There were things I knew about coping. Had learned years and years ago that I didn’t do because I believed I needed a career, needed to work, needed to function, needed to be what society wanted of me. I had specific Values and Rules and I forced myself to adhere to them even though those values and rules did not Fit the actual facts of my chronic pain life. They would have been fine to live by for a healthy person. Just not me in this real actual life I had. And I couldn’t see that or adjust them… because I didn’t see them as a problem.
Here is the thing
This is not the theme of this story. I will talk about that in Part II. Secondly, I will also talk about the fact I am the actual Author of this story, in Part III.
So we can change this story.
Fact is, anyone can change their story about any meaning they have developed that doesn’t work for the life they have now. The BIG MASSIVE ISSUE with chronic pain is that in our case it starts with PAIN.
And, we cannot DENY pain.
No one could deny I was in pain. And if you cannot argue with that 1st premise then how can you argue with my Meaning that life is suffering and always will be? One therapist told me I was ‘too intelligent to argue with’ when I discussed this with her.
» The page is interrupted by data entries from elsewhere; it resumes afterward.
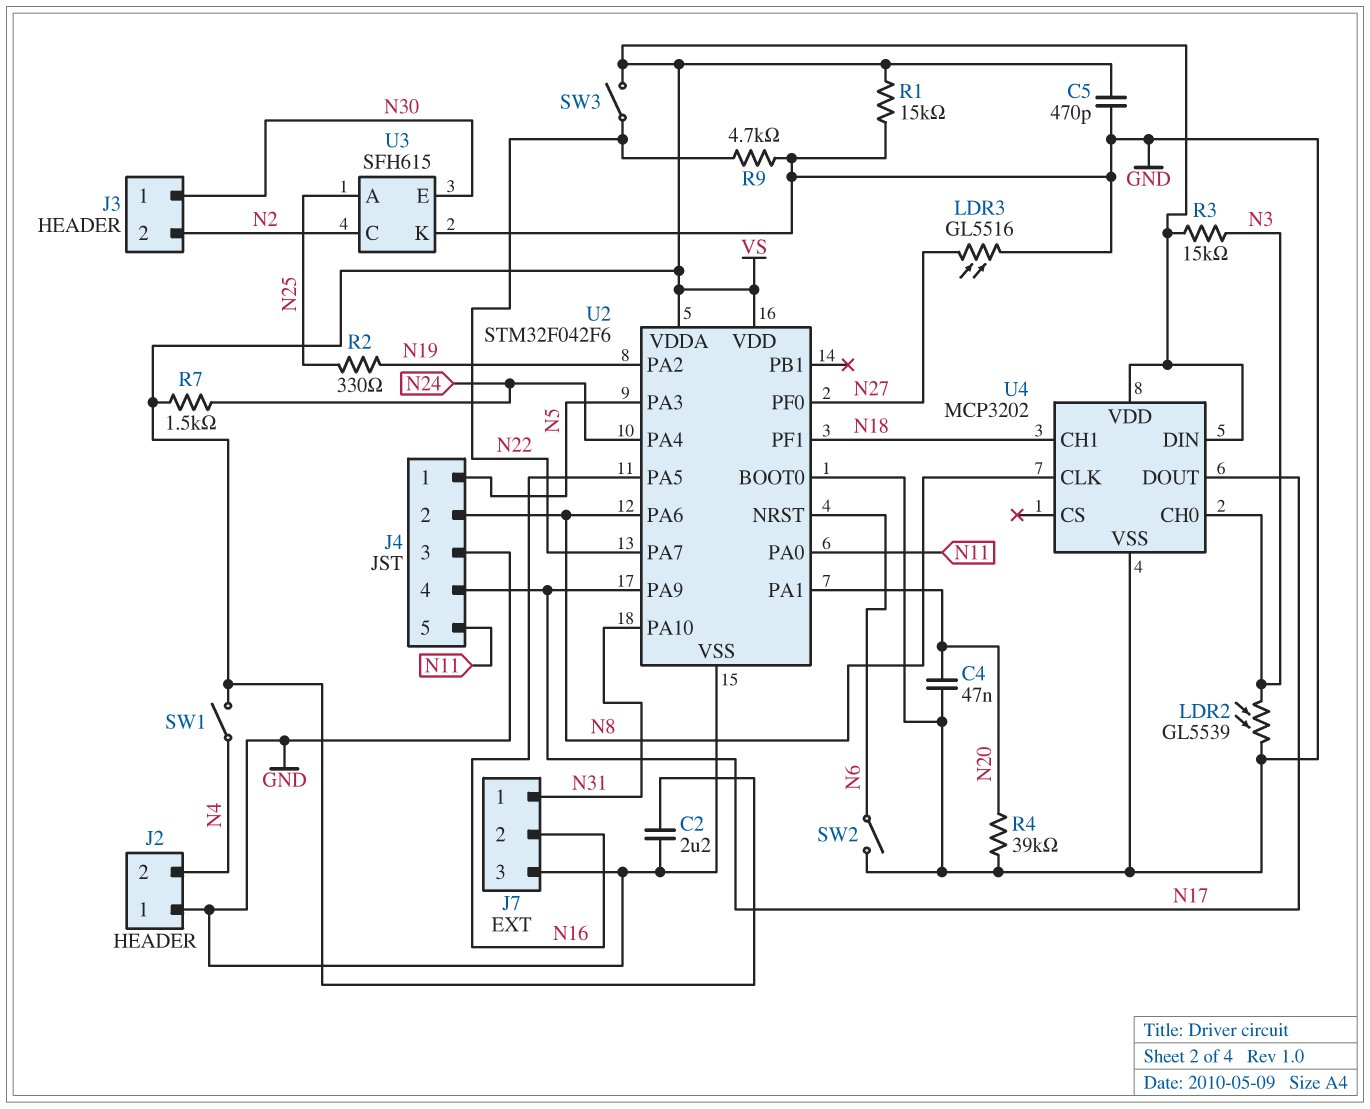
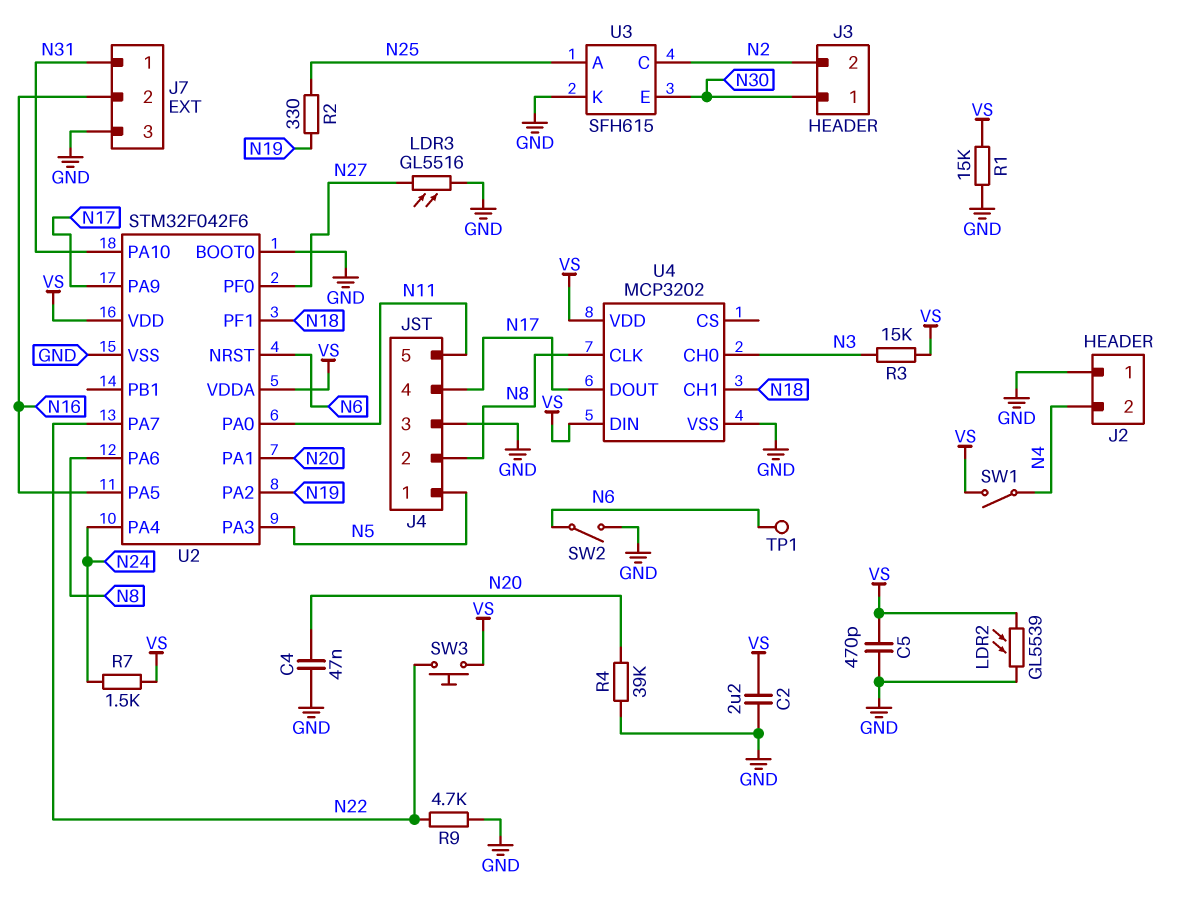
LDR2: GL5539 (GND, N3) -> GL5539 (GND, VS)
SW3: switch (N22, VS) -> button (N22, VS)
TP1: none -> test point (N6)

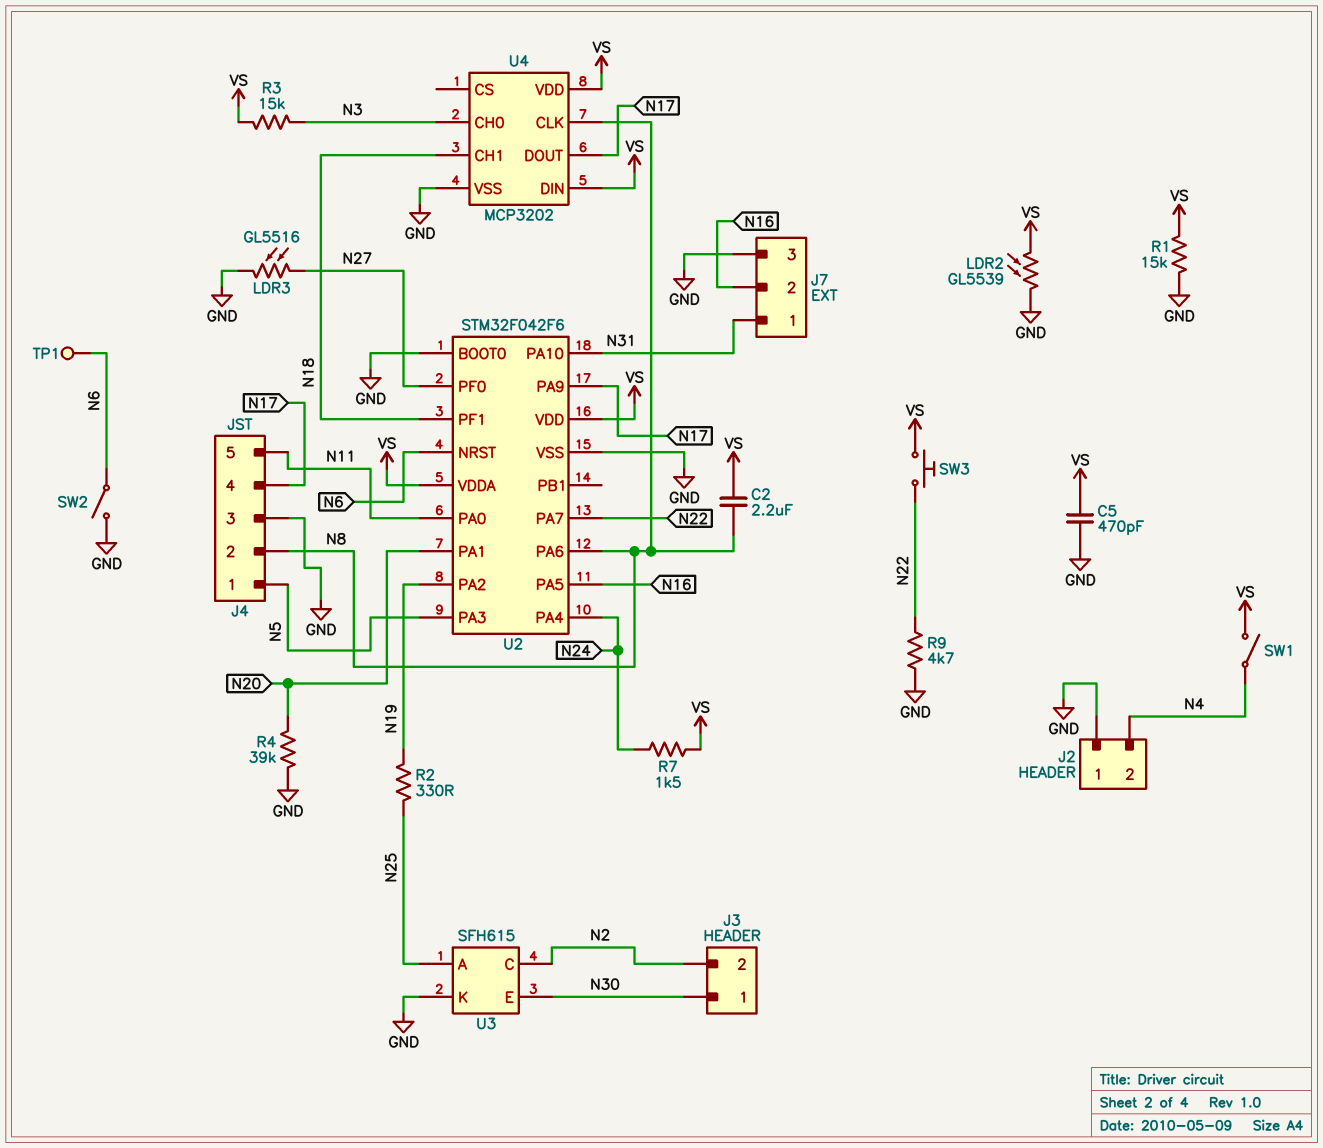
C2: 2.2uF (GND, VS) -> 2.2uF (N8, VS)
C4: 47nF (GND, N20) -> none

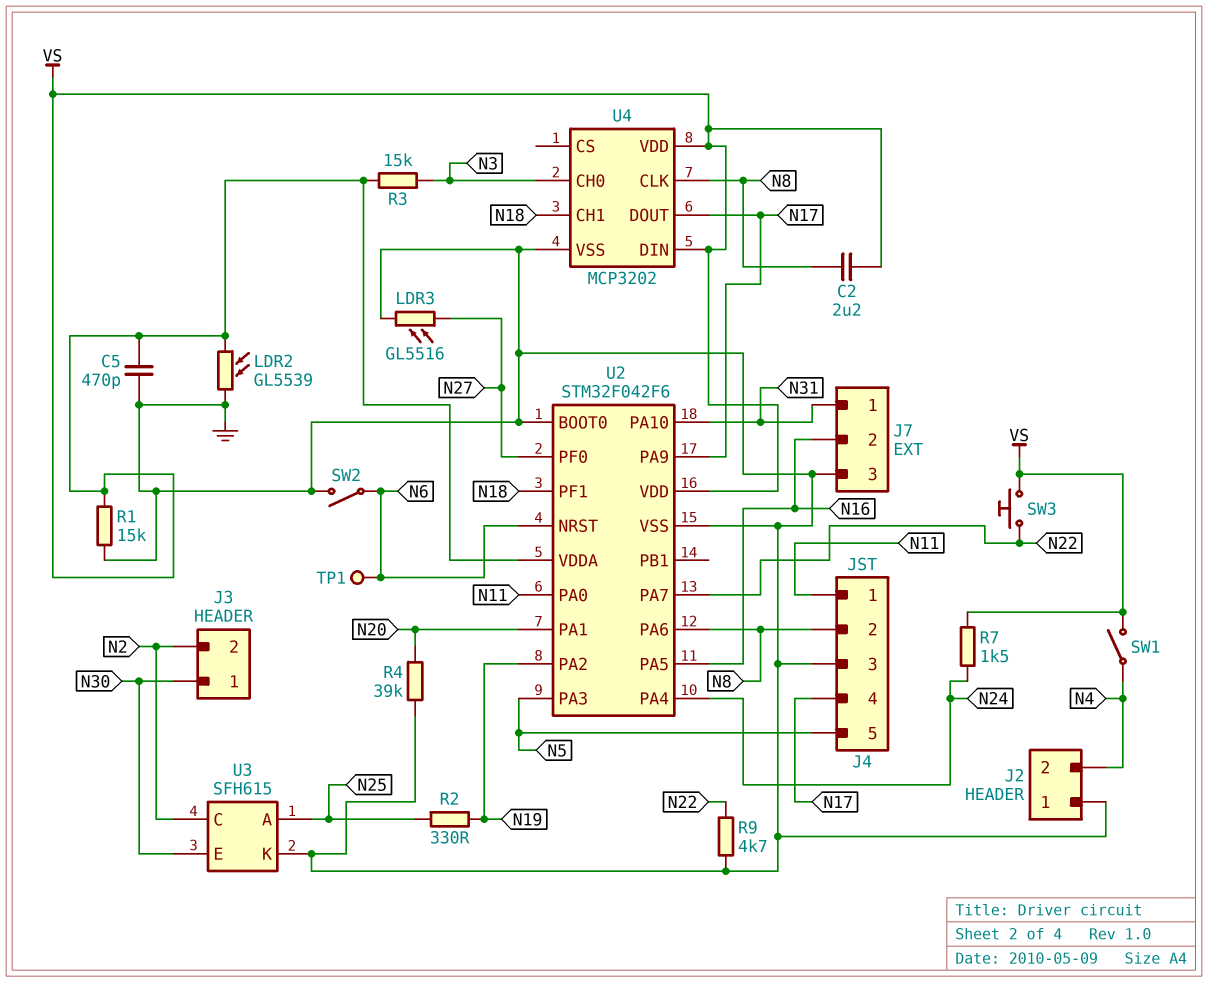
J4 pin 1: N5 -> N11
J4 pin 5: N11 -> N5

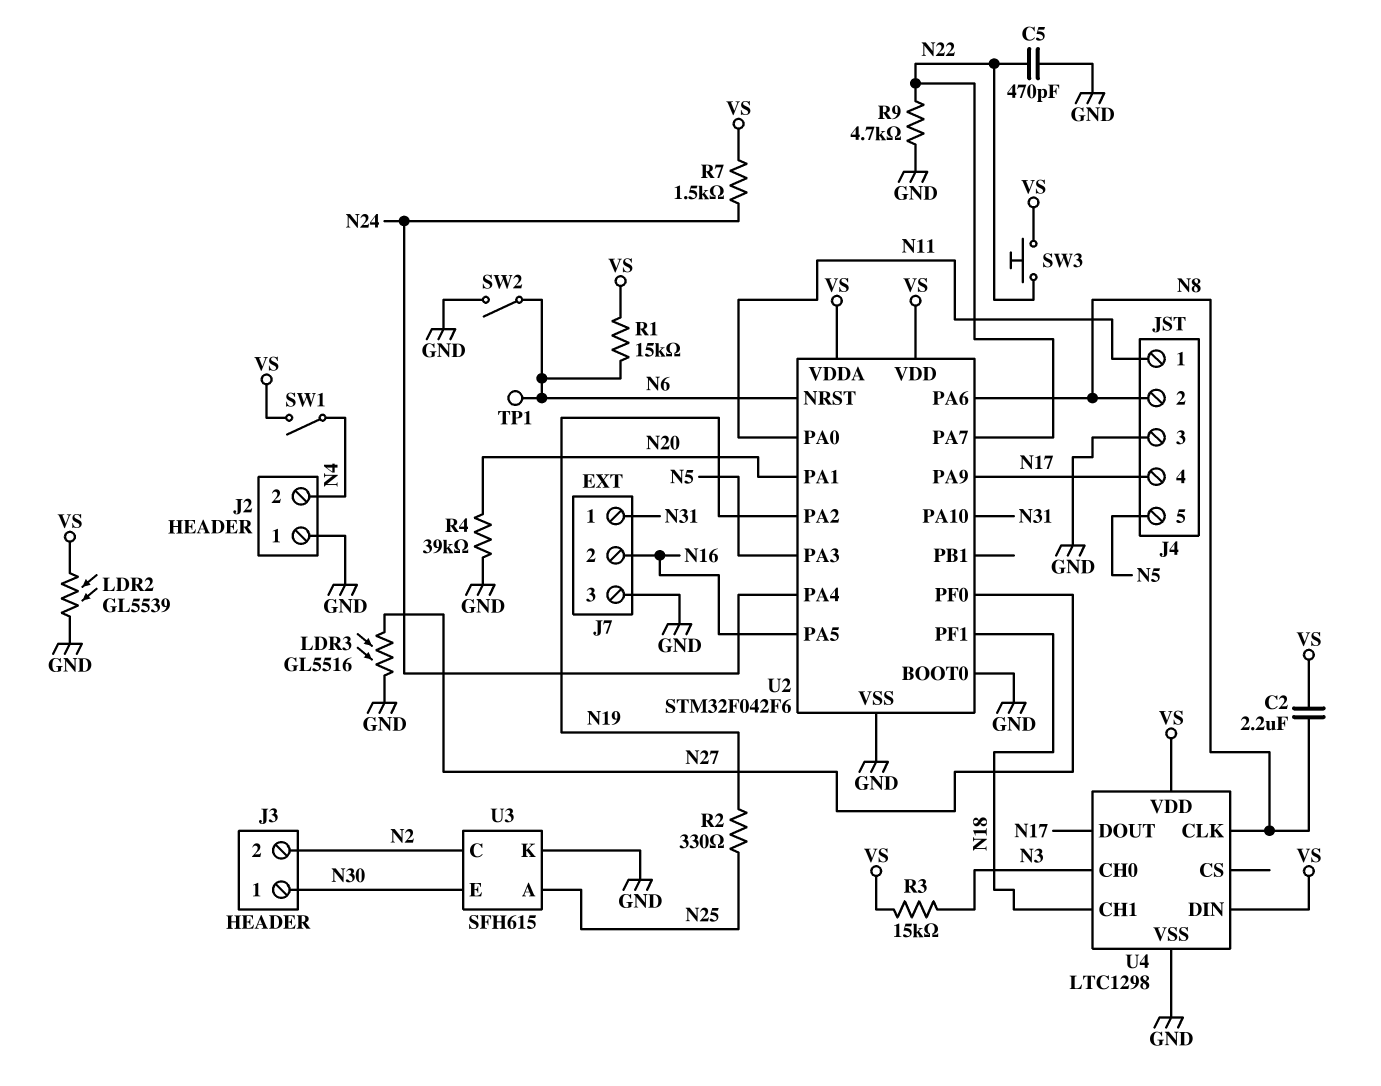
C5: 470pF (GND, VS) -> 470pF (GND, N22)
R1: 15k (GND, VS) -> 15k (N6, VS)
U4: MCP3202 -> LTC1298

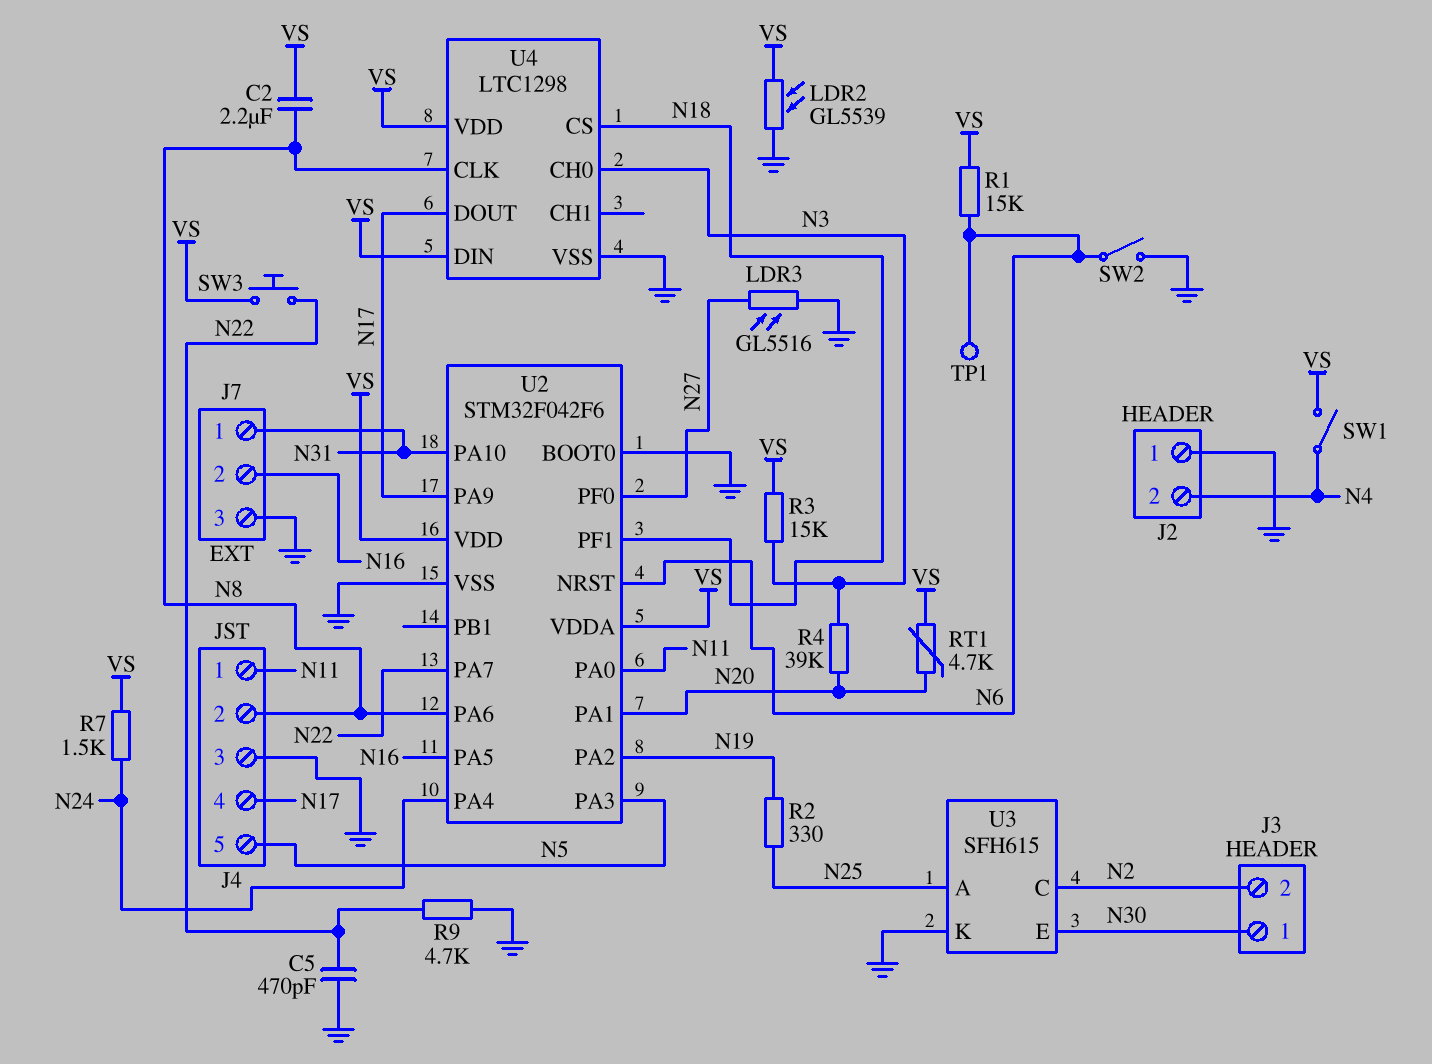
R4: 39k (GND, N20) -> 39k (N3, N20)
RT1: none -> 4.7k (N20, VS)
U4 pin CH1: N18 -> none
U4 pin CS: none -> N18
And she was right. Not about my sparkling brilliance but that she couldn’t argue with it. You can’t. That is a fact. That isn’t what the point is at all. We know that. You try and argue that, you will get nowhere fast. As she did, as that was the last time I saw her.
The point is that pain and suffering are not the same thing. Pain is the sensation. Suffering is the result; the emotional reaction, the beliefs we make, the thoughts that come from the beliefs. It is ALL of that. And That, we can do things about. If that therapist had torn down my faulty tower of beliefs and thoughts about pain then we would have gotten somewhere and I would have been in a better place a whole lot sooner. Instead of working this out the long, hard way.
Which leads to part II coming soon to a blog post
By the way, I had Major Depressive Disorder so keep in mind to treat this I went to therapy for some time and eventually I did need medication. There are some holes that we need a lot of help to get out of. And depression and pain can get very tangled together. I saw a very good pain psychologist at the pain clinic while getting pain management. I respond rather well to Cognitive Behavioral Therapy because thinking about my thoughts and beliefs rationally really works for me, if there is someone there to point out ‘hey, that is sort of skewed or slanted in this sort of way’. It just didn’t work for me all the way because I still needed to wrap my head around this in my own sort of way and that took a little longer.